BEGIN INFORMATION PROVIDED

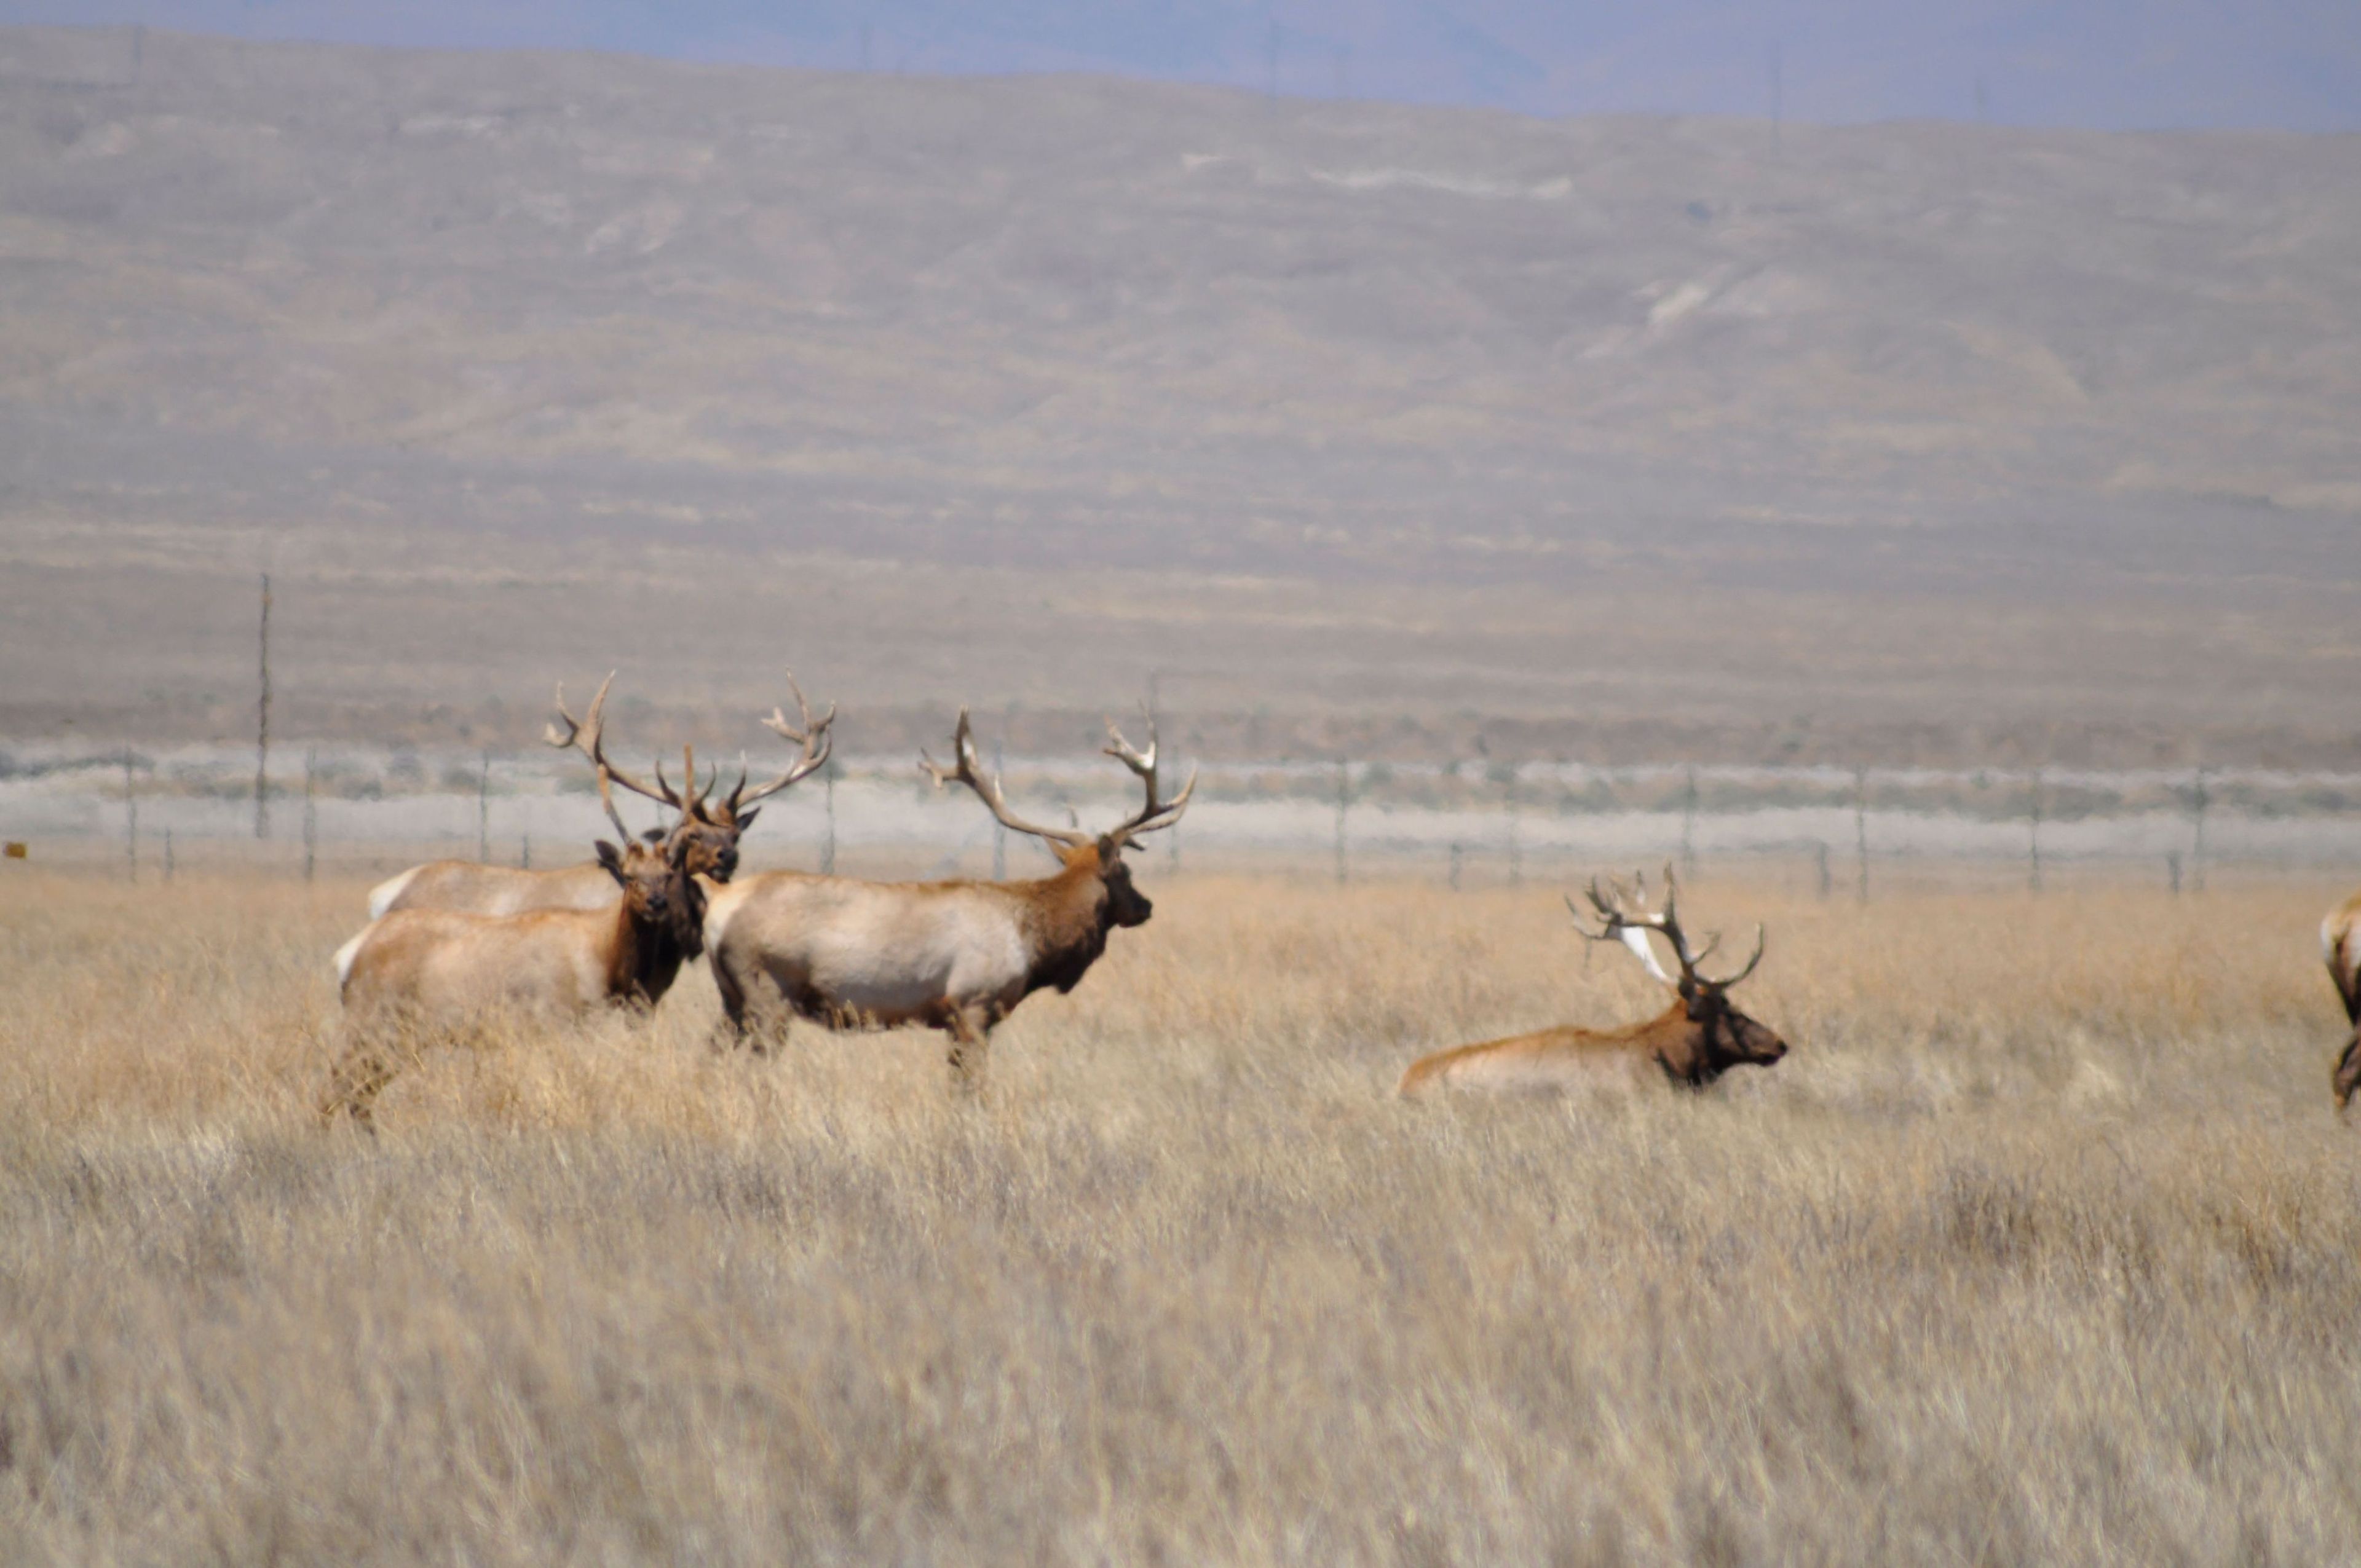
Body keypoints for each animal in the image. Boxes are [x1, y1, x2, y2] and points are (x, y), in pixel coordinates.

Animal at [325, 760, 708, 1119]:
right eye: (629, 876)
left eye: (668, 874)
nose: (656, 903)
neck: (604, 957)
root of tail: (349, 954)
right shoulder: (556, 1020)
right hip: (370, 1024)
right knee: (336, 1087)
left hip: (401, 1038)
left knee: (359, 1094)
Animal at [694, 703, 1180, 1086]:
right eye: (1125, 871)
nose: (1147, 906)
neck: (1032, 938)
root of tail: (718, 903)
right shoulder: (973, 1007)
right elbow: (971, 1089)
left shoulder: (953, 1020)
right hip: (768, 997)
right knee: (753, 1072)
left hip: (731, 1000)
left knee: (710, 1058)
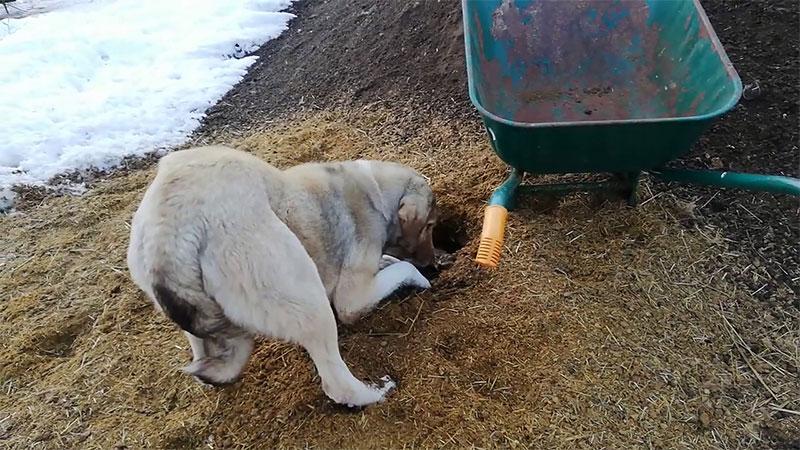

END INFORMATION PROVIDED

#### EXERCISE BRIEF
Write out exactly the lines from the line containing "root of tail: (349, 954)" through the last line of the listing above, please, and leave out any pictures.

#### TASK SOLUTION
root of tail: (349, 954)
right shoulder: (556, 1020)
right hip: (370, 1024)
right knee: (336, 1087)
left hip: (401, 1038)
left knee: (359, 1094)
Animal at [694, 703, 1180, 1086]:
right eye: (1125, 871)
nose: (1147, 906)
neck: (1032, 938)
root of tail: (718, 903)
right shoulder: (973, 1007)
right elbow: (971, 1089)
left shoulder: (953, 1020)
right hip: (768, 997)
right knee: (753, 1072)
left hip: (731, 1000)
left knee: (710, 1058)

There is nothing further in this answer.